Running fdupes on the result helps find oddities.

The meta guid directive is used to keep the aggregators from finding duplicate feed entries. I tested it with Liferea, but it may freak out some other sites.

Remaining issues

postsparkline and calendar archive disrespect meta(date) - filed upstream bup
~~merge the files in /communication with the ones in /blog/files before import~~ - done!
~~import non-published nodes~~ ignored for now
check nodes with a format different than markdown (only a few 3=Full HTML found so far)
replace links to this wiki in blog posts with internal links

More progress information in the script itself.

RSS

indieweb / fedweb

Salut Antoine,

Pas évident maintenir un Drupal personnel...

Serais-tu intéressé par une petite rencontre mercredi soir pour discuter d'indieweb et fedweb? https://indiewebcamp.com/events/2015-02-11-homebrew-website-club (et mes débuts de notes sur http://robin.millette.info/indie-fed-web - aussi éditable off-line, youppi!)

En fait, je pense aussi au Smallest Federated Wiki et à la migration de c2.com vers un Single Page App - et comparé à ikiwiki.

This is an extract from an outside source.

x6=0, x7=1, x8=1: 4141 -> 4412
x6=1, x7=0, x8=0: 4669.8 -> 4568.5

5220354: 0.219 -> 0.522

Bref, je crois qu'il y a moyen de fédérér toutes sortes d'affaires et j'aimerais connaitre tes impressions sur tout ça.

À bientôt!

Comment by robin — 2015-02-07 22:00

salut robin! oui, ça

salut robin!

oui, ça m'intéresse, mais malheureusement je peux pas être présent. je vous souhaite une bonne rencontre...

Comment by anarcat — 2015-02-09 11:11

Jekyll?

I think I'm going to move to Jekyll. Lots of people have written conversion scripts, including from drupal, which makes me think it shouldn't be too bad. My first ever migration away from drupal!

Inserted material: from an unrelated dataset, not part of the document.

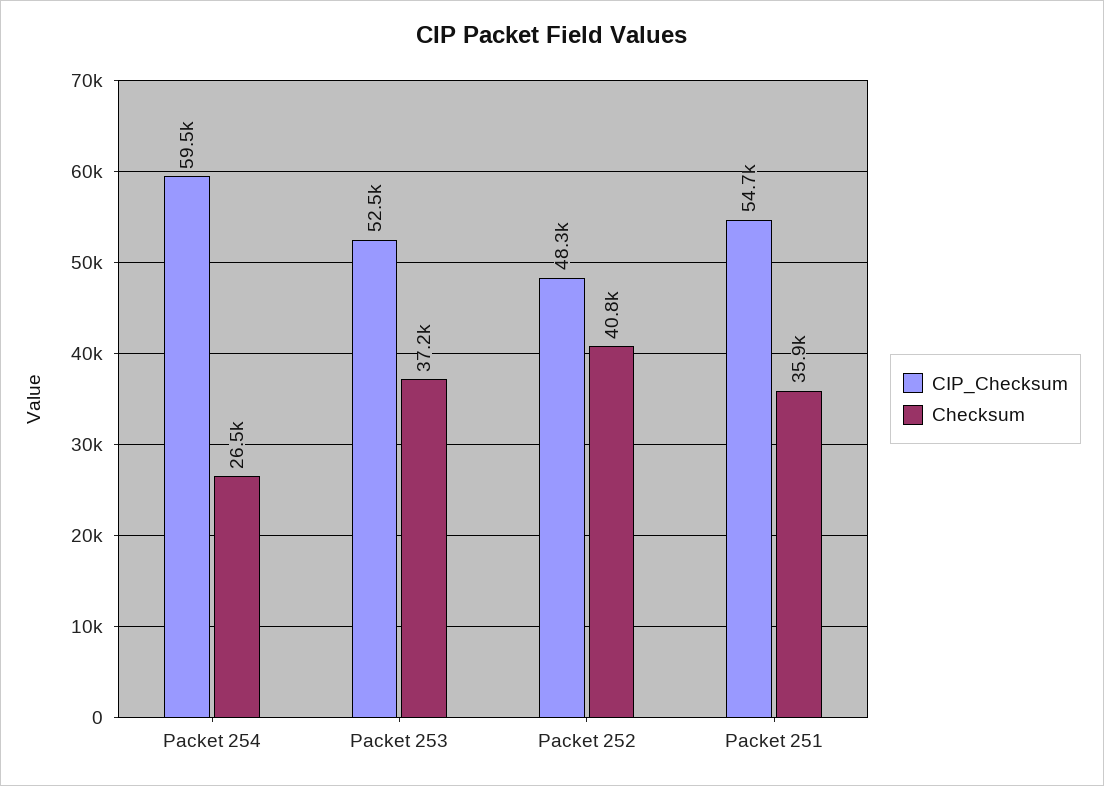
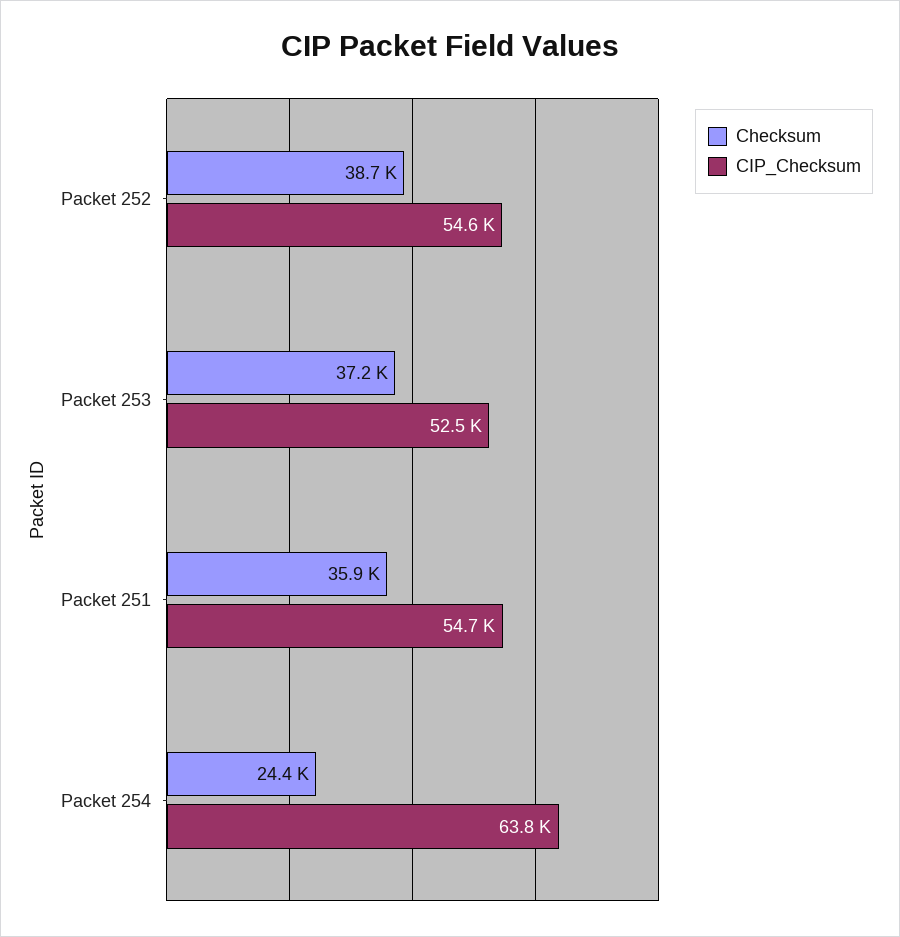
CIP_Checksum, Packet 254: 59500 -> 63800
Checksum, Packet 254: 26500 -> 24400
CIP_Checksum, Packet 252: 48300 -> 54600
Checksum, Packet 252: 40800 -> 38700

Comment by mvc — 2015-02-14 23:44

about jekyll

i think jekyll is great! however, it is more geek-oriented than ikiwiki is from my point of view (believe it or not) as ikiwiki has a web interface and supports comments (such as this one) that lambda users can input without knowledge of git. it is also somewhat integrated with github, a proprietary software company which silos i try to avoid..

but yeah, had i known there was a migration script for jekyll, i might have worked on improving that to support ikiwiki (so comments) and more... oh well, it was fun writing python.

Comment by anarcat [id.koumbit.net] — 2015-03-04 20:31

Comments on this page are closed.

Created 2015-02-09 11:53. Edited 2015-09-10 16:48.